» **Exercise requirements**
Below are some records. Say how many of their lines contain the string "pixels", and give nothing but the number.

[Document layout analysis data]
· · ·
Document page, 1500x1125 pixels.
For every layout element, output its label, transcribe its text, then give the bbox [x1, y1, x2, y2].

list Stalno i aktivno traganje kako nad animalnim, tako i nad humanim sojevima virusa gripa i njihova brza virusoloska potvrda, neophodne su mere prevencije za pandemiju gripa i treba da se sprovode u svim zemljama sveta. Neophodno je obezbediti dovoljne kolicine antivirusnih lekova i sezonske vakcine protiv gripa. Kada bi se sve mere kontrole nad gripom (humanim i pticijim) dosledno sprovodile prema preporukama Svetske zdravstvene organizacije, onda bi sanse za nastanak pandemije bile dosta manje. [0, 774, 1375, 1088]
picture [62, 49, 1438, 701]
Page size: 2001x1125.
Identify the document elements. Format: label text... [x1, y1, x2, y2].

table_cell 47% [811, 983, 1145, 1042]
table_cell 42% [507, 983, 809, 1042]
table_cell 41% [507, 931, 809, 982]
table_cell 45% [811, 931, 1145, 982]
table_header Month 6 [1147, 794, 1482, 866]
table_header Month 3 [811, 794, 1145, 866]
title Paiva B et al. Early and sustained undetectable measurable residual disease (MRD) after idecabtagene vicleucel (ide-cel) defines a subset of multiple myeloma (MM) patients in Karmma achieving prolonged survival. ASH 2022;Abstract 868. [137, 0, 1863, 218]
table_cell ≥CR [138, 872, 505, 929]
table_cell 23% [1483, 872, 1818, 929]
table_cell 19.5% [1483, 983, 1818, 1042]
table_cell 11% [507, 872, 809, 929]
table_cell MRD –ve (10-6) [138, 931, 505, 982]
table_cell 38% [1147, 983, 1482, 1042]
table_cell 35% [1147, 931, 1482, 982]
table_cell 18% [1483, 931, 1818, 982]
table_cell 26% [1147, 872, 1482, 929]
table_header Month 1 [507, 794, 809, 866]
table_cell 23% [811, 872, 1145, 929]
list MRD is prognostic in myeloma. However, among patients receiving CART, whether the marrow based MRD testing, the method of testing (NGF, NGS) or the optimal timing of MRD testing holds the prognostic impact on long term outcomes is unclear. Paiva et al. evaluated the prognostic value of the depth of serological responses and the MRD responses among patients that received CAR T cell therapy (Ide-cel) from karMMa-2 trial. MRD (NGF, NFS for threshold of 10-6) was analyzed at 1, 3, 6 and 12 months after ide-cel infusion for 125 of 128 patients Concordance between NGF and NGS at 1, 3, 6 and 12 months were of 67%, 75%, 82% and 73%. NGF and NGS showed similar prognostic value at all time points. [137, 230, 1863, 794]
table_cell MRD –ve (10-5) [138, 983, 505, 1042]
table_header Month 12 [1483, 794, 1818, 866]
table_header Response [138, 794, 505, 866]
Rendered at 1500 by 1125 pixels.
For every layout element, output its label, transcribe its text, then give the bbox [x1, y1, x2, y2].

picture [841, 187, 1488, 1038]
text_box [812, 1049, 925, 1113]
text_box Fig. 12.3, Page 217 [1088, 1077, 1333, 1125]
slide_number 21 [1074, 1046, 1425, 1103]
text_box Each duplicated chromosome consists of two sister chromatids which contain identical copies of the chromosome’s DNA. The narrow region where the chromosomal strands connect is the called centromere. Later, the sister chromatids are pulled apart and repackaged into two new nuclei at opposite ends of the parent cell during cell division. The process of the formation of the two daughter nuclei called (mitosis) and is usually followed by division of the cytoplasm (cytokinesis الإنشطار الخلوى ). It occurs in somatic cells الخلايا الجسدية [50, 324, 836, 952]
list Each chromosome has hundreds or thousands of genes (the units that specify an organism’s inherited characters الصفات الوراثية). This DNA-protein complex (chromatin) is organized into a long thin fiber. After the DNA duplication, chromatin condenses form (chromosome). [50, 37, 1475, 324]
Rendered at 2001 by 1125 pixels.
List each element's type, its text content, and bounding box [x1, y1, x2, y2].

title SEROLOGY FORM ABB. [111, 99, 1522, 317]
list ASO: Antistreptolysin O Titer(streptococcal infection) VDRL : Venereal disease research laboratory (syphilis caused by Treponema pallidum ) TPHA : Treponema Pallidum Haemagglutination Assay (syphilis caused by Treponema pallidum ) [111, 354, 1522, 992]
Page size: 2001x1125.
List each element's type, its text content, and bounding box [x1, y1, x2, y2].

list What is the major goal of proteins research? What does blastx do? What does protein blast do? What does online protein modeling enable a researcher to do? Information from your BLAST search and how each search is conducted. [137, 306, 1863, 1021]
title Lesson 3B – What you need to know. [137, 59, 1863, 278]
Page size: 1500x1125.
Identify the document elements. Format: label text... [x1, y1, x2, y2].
· · ·
» **Solution**
3